Your job is to give again, exactly and with no additions, the lines in the records below from the one with "pinky tip: (189, 242)" through the one with "middle dip: (160, 103)", both included. Omit the pictures.
Segment Start: Materials provided
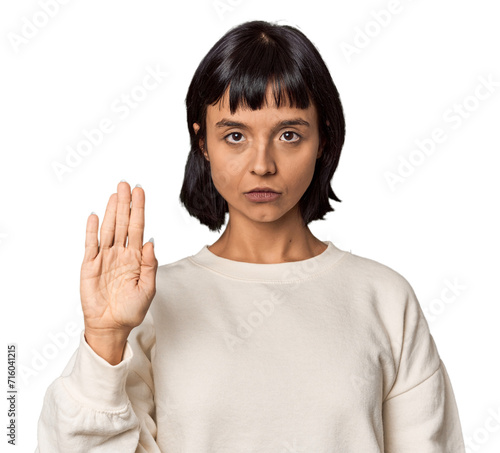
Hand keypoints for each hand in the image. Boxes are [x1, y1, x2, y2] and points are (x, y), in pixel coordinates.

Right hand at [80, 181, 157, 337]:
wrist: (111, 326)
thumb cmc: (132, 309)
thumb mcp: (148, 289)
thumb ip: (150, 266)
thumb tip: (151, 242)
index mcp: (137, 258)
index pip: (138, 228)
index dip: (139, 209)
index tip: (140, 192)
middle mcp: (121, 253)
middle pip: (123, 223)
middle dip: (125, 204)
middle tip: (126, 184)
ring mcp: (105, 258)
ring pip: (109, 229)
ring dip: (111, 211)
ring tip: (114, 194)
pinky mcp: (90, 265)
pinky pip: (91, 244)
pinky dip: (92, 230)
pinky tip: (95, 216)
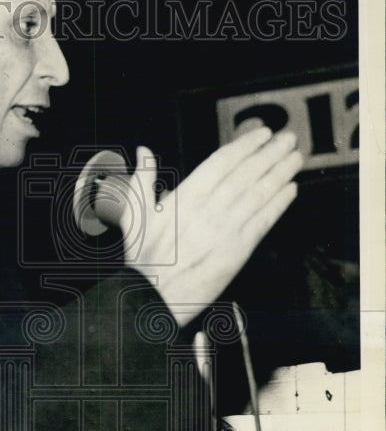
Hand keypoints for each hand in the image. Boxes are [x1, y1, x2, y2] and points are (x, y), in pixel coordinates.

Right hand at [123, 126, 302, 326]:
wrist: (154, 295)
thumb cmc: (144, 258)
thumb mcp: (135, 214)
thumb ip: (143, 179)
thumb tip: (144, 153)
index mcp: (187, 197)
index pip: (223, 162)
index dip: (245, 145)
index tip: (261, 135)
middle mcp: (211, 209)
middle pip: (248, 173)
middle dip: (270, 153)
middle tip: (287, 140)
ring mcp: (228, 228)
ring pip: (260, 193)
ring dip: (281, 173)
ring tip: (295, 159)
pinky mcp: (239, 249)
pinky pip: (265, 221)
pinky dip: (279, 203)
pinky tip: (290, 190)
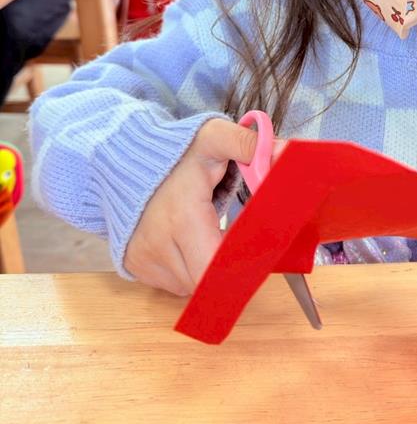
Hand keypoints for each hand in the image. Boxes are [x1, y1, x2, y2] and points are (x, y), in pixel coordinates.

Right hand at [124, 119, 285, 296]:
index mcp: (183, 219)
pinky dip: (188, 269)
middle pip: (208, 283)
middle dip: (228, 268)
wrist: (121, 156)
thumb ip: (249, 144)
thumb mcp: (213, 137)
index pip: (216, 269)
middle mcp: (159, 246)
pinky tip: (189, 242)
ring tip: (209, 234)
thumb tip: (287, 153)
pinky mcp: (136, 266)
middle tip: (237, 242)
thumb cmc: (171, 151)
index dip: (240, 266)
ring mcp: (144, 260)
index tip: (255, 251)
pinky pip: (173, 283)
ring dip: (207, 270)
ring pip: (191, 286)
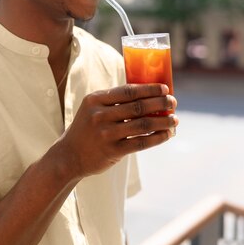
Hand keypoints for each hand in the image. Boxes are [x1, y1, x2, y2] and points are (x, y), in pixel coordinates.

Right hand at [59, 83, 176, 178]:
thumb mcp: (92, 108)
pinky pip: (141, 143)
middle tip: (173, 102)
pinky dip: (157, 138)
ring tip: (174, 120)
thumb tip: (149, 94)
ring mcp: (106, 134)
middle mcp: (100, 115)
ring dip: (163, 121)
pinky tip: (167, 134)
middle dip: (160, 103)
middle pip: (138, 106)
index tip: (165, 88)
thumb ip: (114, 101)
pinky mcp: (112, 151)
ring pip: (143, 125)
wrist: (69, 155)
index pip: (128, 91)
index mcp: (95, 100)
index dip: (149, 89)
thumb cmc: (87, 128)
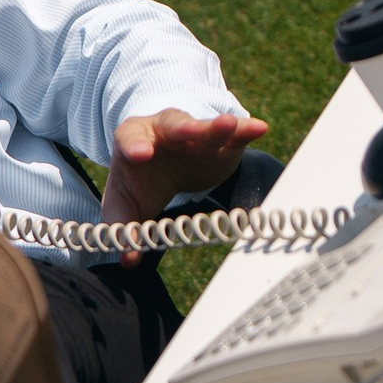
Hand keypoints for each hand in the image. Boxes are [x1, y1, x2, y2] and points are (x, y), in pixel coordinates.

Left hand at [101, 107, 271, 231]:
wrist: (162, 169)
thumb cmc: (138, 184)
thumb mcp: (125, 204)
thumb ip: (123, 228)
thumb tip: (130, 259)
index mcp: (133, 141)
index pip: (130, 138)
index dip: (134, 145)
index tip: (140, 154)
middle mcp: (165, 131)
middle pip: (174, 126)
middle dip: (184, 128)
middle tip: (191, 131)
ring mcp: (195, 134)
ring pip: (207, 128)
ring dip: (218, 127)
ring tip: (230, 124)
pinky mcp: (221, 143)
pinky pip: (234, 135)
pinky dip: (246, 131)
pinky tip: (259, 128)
Segment End: Materials provided
- _Task result_:
pinky tip: (189, 242)
ring tip: (209, 234)
thumb tip: (287, 153)
pinky mcp: (136, 266)
middle tip: (237, 242)
thumb cmc: (171, 151)
index dip: (240, 266)
ring mcp: (144, 260)
index tip: (255, 251)
pinky pip: (173, 283)
ring dip: (207, 270)
ring pip: (191, 286)
Hand keypoints for each hand in the image. Boxes are [x1, y1, x2, y2] and points are (x, y), in pixel coordinates.

Right hand at [59, 83, 176, 178]:
thumb mcp: (92, 108)
pinky pip: (141, 143)
middle tip: (173, 102)
pinky dip: (157, 138)
ring tip: (174, 120)
thumb tip: (149, 94)
ring mcp: (106, 134)
middle mcp: (100, 115)
ring dip: (163, 121)
pinky tip: (167, 134)
middle dip: (160, 103)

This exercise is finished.